A Kaiser Family Foundation study released late last year estimated that one of every four Medicare enrollees in 2006 would have prescription drug spending high enough to reach the "doughnut hole" between $2,250 and $5,100 in which they would have to pay 100 percent of prescription costs.

Friday's announcement means that beneficiaries will have options to help cover the drug costs that fall into that gap. But there are tradeoffs involved. Plans that offer coverage filling the gap will typically charge premiums of $50 to $60 a month, Centers for Medicare and Medicaid Services Administrator Mark McClellan said in a conference call with reporters Friday. It's also unclear whether gap-filling coverage options would entail paying other types of out-of-pocket expenses that might be higher than in other plans.

Beneficiaries who prefer paying lower premiums can stick with options that typically would not fill the gap.

Even so, the announcement underscores the wide variety of types of coverage, premium, and deductible options Medicare enrollees will be offered starting Saturday October 1 for the year 2006. Plans are allowed to vary coverage design as long as it meets a certain actuarial minimum, and McClellan emphasized Friday that competition is spurring them to offer more generous benefit designs.

Some plans are angling for a competitive edge by substituting fixed co-payments for the 25 percent of prescription costs beneficiaries pay under the standard benefit for drug spending between the $250 and $2,250 mark. As an example, McClellan said the beneficiary in those cases would pay a $5 co-payment when filling a prescription for a generic drug, $15 for a brand name drug on the plan's formulary, and $40 for a non-formulary brand name drug.

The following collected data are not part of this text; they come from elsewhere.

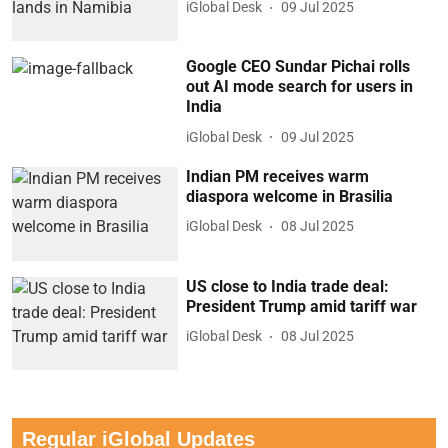
iGlobal Desk
09 Jul 2025
Google CEO Sundar Pichai rolls
out AI mode search for users in
India
iGlobal Desk
09 Jul 2025
Indian PM receives warm
diaspora welcome in Brasilia
iGlobal Desk
08 Jul 2025
US close to India trade deal:
President Trump amid tariff war
iGlobal Desk
08 Jul 2025
Regular iGlobal Updates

"Everyone in Medicare, no matter what their income or how they get their health care, can choose coverage that reflects what they want, including lower cost, more complete coverage, and convenient access," McClellan said.

Beneficiaries also have the choice of getting their drug coverage through Medicare Advantage plans rather than through traditional Medicare. Many of those plans—HMOs and PPOs—won't charge any premiums for drug coverage.

McClellan said Friday that 70 percent of Medicare beneficiaries would have access to Medicare Advantage plans charging no drug coverage premiums. In some local markets, Medicare Advantage plans will charge no drug premiums for coverage that fills the "doughnut hole" gap, added CMS spokesman Gary Karr.

Too Many Options?
But all of the options mean greater potential for beneficiary confusion, Democrats said Friday.

In California, for example, 47 drug plans will be offered in traditional Medicare along with 113 Medicare Advantage drug plans, said Rep. Pete Stark, D-Calif. (many of the 113 will be offered only regionally, however).

Sen. Max Baucus, D-Mont., said he welcomes the news about affordable coverage but cautioned plans against confusing seniors.

"Over 40 benefit designs will be offered from 21 different organizations in Montana," he said. "The number of benefits designs will greatly exceed 70 in several other states, like California, Florida and New York."

Baucus also worried about the marketing of drugs plans, which can begin Oct. 1 by print or radio or—for the first time under Medicare—direct telemarketing to beneficiaries' homes. He urged firms to "market their plans appropriately and strictly within the guidelines established by the program."

Karr noted that plans cannot telemarket to beneficiaries on the Federal Trade Commission's "do not call" list.